Cancer: meat manufacturers have trouble digesting WHO accusations

Cancer: meat manufacturers have trouble digesting WHO accusations

General outcry among meat professionals, from France to the United States via Brazil. The industrialists of the major producing countries are responding with arguments, Monday, October 26, after the publication of an international study accusing red meat and charcuterie of increasing the risk of cancer.

Based on more than 800 studies, the International Agency for Research on Cancer (IARC), the cancer agency of the World Health Organization (WHO), has categorized processed meat as “carcinogenic to humans”. Red meats have been classified as “probably carcinogenic”.

In the United States, the world’s largest producer of beef, professionals in the sector have been preparing their weapons for weeks, offering analyzes even before the publication of the IARC study. “It’s clear” that of “numerous” evaluation authors “tweaked the data to obtain a very precise result”, responded the North American Meat Institute.

The giants of the sector point out that meat is only one of some 940 products, of the most diverse, classified as probably carcinogenic by the specialized agency of the WHO. “If we just stuck to the list (…) of the IARC, it would be clear that the simple fact of living on Earth would be a risk of cancer”, hammers the association of American meat processors.

In Europe as in the United States, we judge “inappropriate” attribute an increased risk of cancer to a single factor. “It’s a very complex topic that can depend on a combination of many other factors like age, genetics, diet, environment and lifestyle,” details the EU Meat Processing Industries Liaison Centre.

Another argument taken up in unison: the nutritional value of meat. In Brazil, the world’s second largest beef producer, industrial exporters insist on “the nutritional benefits to human health of consuming red meat and other proteins”. Even though “excessive consumption of meat is certainly not to be promoted”, it is possible to “enjoy yourself and have a nutritional balance” in meals combining meat and vegetables, echoes Xavier Beulin, the president of the FNSEA, the first French agricultural union.

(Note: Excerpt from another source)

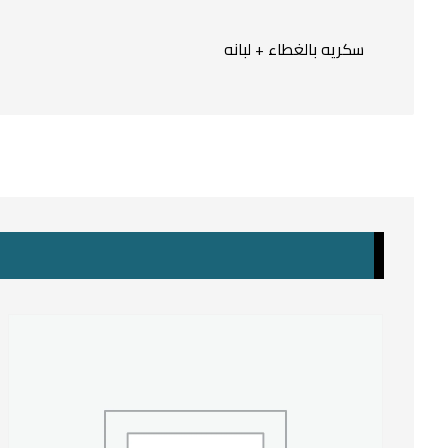
سكريه بالغطاء + لبانه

In France, the leading European producer of beef, the interprofessional association Interbev and the federation of butchers insist on the problem of quantities. According to the study, the risk of colorectal cancer could increase by 17% for each 100 gram serving of meat consumed per day, and by 18% for each 50 gram serving of deli meats. However, the average consumption in France is 52.5 grams/day/inhabitant, and 35 grams for charcuterie.

“There’s nothing new. It is the compilation of a number of studies, without paying enough attention to the quantities consumed”, according to Robert Volut, the president of the French Federation of Industrial Butchers-Caterers.